The cache/ directory is created automatically when you run the notebooks.
It is listed in .gitignore and should never be committed.
Sources used in this tutorial:
- MODIS MOD13Q1 NDVI (250m, 16-day): NASA/ORNL DAAC
- gridMET daily climate (4km): University of Idaho Climatology Lab
- Census TIGER AIANNH boundaries: US Census Bureau
- What: 16-day composite NDVI at 250m resolution
- Source: NASA ORNL DAAC MODIS Web Service
- URL: https://modis.ornl.gov/rst/api/v1/
- No account required for point time series queries
- Citation: Didan, K. (2021). MODIS/Terra Vegetation Indices 16-Day L3 Global 250m SIN Grid V061. NASA EOSDIS Land Processes DAAC. doi:10.5067/MODIS/MOD13Q1.061
- Used in: Notebooks 02–06
- What: Daily 4km gridded temperature, precipitation, and fire weather variables
- Source: University of Idaho Climatology Lab via OPeNDAP
- URL: https://www.climatologylab.org/gridmet.html
- No account required
- Citation: Abatzoglou, J.T. (2013). Development of gridded surface meteorological data for ecological applications and modelling. International Journal of Climatology. doi:10.1002/joc.3413
- Used in: Notebooks 04–06
- What: American Indian/Alaska Native/Native Hawaiian Areas boundaries
- Source: US Census Bureau TIGER/Line Shapefiles (2023 vintage)

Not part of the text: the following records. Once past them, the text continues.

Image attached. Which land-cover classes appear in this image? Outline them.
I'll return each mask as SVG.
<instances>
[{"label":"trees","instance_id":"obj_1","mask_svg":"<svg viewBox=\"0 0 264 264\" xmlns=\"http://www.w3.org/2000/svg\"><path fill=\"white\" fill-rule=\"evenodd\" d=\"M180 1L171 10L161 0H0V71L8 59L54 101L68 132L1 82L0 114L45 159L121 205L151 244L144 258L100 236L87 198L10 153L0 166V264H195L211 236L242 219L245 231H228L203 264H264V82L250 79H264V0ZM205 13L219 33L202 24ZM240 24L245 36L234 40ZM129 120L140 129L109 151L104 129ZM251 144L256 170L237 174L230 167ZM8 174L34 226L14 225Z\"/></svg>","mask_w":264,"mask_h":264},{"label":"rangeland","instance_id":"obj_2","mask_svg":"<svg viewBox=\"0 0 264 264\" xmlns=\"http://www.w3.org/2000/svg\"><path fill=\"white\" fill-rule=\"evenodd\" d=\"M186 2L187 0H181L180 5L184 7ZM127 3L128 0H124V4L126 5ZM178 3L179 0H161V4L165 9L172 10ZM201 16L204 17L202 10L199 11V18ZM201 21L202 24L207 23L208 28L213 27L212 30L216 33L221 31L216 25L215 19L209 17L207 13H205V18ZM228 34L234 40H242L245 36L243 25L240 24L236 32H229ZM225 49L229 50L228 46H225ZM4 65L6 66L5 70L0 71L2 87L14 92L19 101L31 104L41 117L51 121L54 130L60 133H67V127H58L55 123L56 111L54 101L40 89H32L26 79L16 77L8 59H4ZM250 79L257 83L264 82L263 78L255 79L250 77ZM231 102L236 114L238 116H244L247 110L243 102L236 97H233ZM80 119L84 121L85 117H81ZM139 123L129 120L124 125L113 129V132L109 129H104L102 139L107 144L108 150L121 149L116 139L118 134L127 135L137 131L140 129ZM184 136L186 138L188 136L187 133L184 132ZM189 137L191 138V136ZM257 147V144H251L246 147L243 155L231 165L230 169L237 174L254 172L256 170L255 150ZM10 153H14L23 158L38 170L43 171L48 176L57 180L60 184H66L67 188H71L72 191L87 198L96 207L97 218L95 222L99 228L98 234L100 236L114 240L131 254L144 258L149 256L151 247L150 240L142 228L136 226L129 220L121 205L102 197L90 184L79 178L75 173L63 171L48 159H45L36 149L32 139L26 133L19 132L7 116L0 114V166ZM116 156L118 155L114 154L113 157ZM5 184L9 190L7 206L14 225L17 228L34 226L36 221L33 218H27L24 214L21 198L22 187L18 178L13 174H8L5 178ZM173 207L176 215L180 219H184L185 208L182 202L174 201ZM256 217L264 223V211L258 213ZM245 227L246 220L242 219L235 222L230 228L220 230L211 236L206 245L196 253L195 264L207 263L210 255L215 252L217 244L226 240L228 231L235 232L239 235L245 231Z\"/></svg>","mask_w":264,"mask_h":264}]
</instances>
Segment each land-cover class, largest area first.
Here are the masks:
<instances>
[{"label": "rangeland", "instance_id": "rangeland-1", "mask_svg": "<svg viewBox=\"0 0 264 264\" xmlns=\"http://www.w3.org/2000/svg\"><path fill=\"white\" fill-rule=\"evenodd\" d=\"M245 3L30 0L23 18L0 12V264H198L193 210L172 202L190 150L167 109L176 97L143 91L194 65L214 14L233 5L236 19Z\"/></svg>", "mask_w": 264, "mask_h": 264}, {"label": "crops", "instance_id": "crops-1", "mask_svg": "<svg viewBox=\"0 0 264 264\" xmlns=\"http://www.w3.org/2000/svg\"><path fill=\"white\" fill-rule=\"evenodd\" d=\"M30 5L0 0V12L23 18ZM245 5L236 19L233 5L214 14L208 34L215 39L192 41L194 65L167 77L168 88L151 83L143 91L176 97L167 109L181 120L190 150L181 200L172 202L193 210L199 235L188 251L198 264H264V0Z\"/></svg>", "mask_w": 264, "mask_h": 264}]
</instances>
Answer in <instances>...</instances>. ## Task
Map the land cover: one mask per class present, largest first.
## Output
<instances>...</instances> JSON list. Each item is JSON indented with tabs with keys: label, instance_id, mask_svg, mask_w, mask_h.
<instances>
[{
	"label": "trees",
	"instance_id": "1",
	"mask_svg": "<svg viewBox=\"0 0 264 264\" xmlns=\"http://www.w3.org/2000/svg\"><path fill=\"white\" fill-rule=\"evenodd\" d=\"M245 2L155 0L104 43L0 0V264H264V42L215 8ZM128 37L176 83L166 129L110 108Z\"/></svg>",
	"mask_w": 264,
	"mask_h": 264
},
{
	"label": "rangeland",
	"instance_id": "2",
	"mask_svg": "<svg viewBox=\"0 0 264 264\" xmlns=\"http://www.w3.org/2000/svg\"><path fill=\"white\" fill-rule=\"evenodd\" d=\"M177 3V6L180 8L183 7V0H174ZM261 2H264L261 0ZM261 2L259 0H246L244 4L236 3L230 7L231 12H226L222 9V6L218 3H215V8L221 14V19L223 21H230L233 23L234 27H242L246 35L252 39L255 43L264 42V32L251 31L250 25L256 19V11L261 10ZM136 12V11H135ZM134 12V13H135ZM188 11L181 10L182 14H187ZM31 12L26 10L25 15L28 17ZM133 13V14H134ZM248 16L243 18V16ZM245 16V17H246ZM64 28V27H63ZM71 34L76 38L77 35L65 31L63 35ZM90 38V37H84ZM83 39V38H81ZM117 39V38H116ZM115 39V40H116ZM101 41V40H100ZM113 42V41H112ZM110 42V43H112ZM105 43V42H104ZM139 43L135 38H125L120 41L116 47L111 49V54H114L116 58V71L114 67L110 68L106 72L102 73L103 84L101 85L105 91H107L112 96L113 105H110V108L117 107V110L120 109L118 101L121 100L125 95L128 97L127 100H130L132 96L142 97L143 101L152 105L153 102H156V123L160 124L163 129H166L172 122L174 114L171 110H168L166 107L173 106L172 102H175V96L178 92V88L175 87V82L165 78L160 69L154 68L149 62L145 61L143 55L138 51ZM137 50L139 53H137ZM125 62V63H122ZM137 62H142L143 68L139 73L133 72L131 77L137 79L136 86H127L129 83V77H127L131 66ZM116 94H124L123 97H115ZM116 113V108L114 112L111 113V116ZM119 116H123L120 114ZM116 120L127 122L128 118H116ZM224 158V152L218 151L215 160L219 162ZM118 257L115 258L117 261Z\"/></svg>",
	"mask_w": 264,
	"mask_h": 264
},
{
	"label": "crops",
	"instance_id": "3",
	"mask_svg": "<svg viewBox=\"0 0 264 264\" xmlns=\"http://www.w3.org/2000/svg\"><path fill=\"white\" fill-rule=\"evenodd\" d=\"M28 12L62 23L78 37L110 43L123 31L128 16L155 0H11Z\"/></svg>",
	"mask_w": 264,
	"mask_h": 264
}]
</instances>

- URL: https://www.census.gov/cgi-bin/geo/shapefiles/index.php
- No account required
- Citation: US Census Bureau, TIGER/Line Shapefiles (2023).
- Governance note: Census-defined boundaries are for statistical purposes only. They do not represent legal jurisdiction or Tribal self-definition.
- Used in: Notebooks 02–08
All data in this tutorial describes Indigenous lands and environments. The frameworks that guide responsible use are:
- OCAP®: https://fnigc.ca/ocap-training/
- CARE Principles: https://www.gida-global.org/care
- FAIR Principles: https://www.go-fair.org/fair-principles/
- IEEE 2890-2025: https://standards.ieee.org/ieee/2890/10318/
See docs/data_sovereignty.md for full discussion.
Each notebook is self-contained and includes:
- A conceptual introduction (no code required)
- Step-by-step code cells with detailed comments
- Discussion questions for the classroom
- A "Going Further" section pointing to more advanced resources
Recommended sequence: notebooks 00–06 in order, then 07 as an optional advanced session, then 08 as a capstone project.
Estimated time: 2–3 hours per notebook for a classroom session, or self-paced.
This work is part of a broader effort to build earth data science capacity at Tribal colleges and universities.
Data governance frameworks referenced: OCAP®, CARE Principles, FAIR Principles, IEEE 2890-2025.